### Extract provided:
· · · · ·

  5. JohnK
    JohnK says:

    There are perfectly good reasons to upgrade our rail system, for freight!  Major railroads are upgrading to add capacity.  In some cases, the goverment is a willing partner.  This is a win all the way around.  Less truck traffic reduces fuel use, traffic and pollution.  The railroads make more money and pay more taxes.

    High speed rail only works were there is demand.  I do not see that developing any time soon in any of the proposed corridors

  6. Lynn
    Lynn says:

    Unfortunately, this is about wasteful spending and I want that stopped. But my pea brain keeps thinking of other spending. I always thought we could utilize our rivers more for freight. It is far less expensive than building track etc. Also keeps traffic down, don't know about fuel or pollution. There are still tugs and barges around and lots are owned by private companies, it could be a far better way for stimulating economy because they won't need to be subsidized. But back to the subject high speed rail always needs to be BIG time subsidized.

  7. Dimsdale
    Dimsdale says:

    The only people getting "taken" anywhere at high speed is the taxpayer.

     

    If they want it done right, give it to the private sector.

  8. pjay
    pjay says:

    First – hooray for John Kasich (who we've followed for years!) and the gov of WI!! Secondly, I remember SOS's first post on the FL rail.  What a joke.  More efforts to "control" everything that we do by making everything we do dependent, in some shape or form, on the government!

  9. pauldow
    pauldow says:

    Connecticut's own so-called high speed rail seems to be off the radar screen, but I'm sure that 1/2 billion for the HVN-SPG line will start coming up soon. Now, I think passenger rail travel could make sense for trips under 500 miles to replace, or supplement, air travel. Where would we be if the Metro-North line had never been built? I'd like to see trains get up to the speed they ran in the 1930's. I can't figure out how any high speed travel will take place on that 63 mile run with 7 stops (8 if Enfield gets one) and all the grade crossings. I've taken a couple trips from Chicago back here this year, and I think it's a great way to travel. One thing I can't figure out is why there wasn't any criticism of the $103 million West Haven train station. That's an incredible amount of money for just a train station. Sheez, Rentschler Field "only" cost $91.3 million. There's only 20 more days that M. Jodi  can sign for more bonding. Then our long nightmare will be over. Then, a new one can start.
· · · · ·
### Excerpted data:

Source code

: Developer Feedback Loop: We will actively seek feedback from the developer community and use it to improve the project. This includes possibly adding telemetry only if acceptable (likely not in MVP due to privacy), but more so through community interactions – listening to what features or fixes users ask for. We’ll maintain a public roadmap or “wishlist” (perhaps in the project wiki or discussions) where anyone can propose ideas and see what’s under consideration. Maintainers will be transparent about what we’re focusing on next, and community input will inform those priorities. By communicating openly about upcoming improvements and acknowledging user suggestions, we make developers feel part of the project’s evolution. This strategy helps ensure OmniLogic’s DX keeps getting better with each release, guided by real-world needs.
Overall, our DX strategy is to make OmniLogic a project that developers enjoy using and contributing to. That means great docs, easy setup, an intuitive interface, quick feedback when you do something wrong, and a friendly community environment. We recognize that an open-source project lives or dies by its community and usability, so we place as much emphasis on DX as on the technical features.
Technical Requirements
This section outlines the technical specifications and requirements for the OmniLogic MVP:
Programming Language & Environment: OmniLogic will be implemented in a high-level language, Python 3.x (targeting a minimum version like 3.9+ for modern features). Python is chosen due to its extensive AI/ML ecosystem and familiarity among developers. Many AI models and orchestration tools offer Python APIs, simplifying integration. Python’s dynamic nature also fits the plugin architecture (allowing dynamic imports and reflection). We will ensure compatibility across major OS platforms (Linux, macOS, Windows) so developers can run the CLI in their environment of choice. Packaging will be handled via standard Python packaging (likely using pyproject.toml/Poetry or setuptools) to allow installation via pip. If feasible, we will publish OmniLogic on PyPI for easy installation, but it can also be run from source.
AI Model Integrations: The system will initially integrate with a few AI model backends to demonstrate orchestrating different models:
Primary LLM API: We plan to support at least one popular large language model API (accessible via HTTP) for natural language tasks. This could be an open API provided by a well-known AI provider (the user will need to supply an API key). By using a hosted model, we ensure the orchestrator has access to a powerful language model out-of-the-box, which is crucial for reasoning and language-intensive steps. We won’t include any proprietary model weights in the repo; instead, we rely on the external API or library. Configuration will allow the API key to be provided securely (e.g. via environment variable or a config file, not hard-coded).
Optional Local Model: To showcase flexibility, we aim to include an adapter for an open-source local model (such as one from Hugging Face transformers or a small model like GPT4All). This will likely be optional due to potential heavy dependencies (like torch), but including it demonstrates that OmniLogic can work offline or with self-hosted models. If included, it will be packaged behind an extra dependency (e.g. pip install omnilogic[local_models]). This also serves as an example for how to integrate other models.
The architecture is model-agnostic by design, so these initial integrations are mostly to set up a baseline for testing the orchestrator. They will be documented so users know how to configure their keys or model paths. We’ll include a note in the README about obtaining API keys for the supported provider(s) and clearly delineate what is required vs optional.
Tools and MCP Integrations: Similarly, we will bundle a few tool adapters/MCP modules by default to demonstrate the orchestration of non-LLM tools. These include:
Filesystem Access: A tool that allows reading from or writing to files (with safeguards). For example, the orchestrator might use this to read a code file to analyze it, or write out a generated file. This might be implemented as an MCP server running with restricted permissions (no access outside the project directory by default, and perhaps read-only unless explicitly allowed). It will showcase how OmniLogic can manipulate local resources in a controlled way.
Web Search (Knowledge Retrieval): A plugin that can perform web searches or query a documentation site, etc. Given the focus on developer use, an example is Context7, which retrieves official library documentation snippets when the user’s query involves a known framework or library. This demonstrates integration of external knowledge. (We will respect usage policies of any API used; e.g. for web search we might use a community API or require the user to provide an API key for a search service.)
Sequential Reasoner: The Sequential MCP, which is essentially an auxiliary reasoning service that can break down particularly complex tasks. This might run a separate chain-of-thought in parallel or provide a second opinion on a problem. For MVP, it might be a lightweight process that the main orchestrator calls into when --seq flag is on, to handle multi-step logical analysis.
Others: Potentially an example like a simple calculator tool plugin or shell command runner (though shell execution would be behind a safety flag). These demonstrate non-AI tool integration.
· · · · ·
### Problem to work on:
Summarize the comment thread about rail spending in three sentences. The listing has no connection to the comment thread about rail spending.

### Response to this exercise:
Commenters are skeptical of high speed rail: they argue it works only where there is demand, that it always needs heavy subsidies, and that the taxpayer is the one getting "taken." They suggest alternatives, such as upgrading rail for freight, using rivers more for freight, and giving projects to the private sector. One commenter thinks passenger rail could make sense for trips under 500 miles, doubts that a 63-mile Connecticut run with 7 stops and many grade crossings can be high speed, and questions the $103 million cost of the West Haven train station.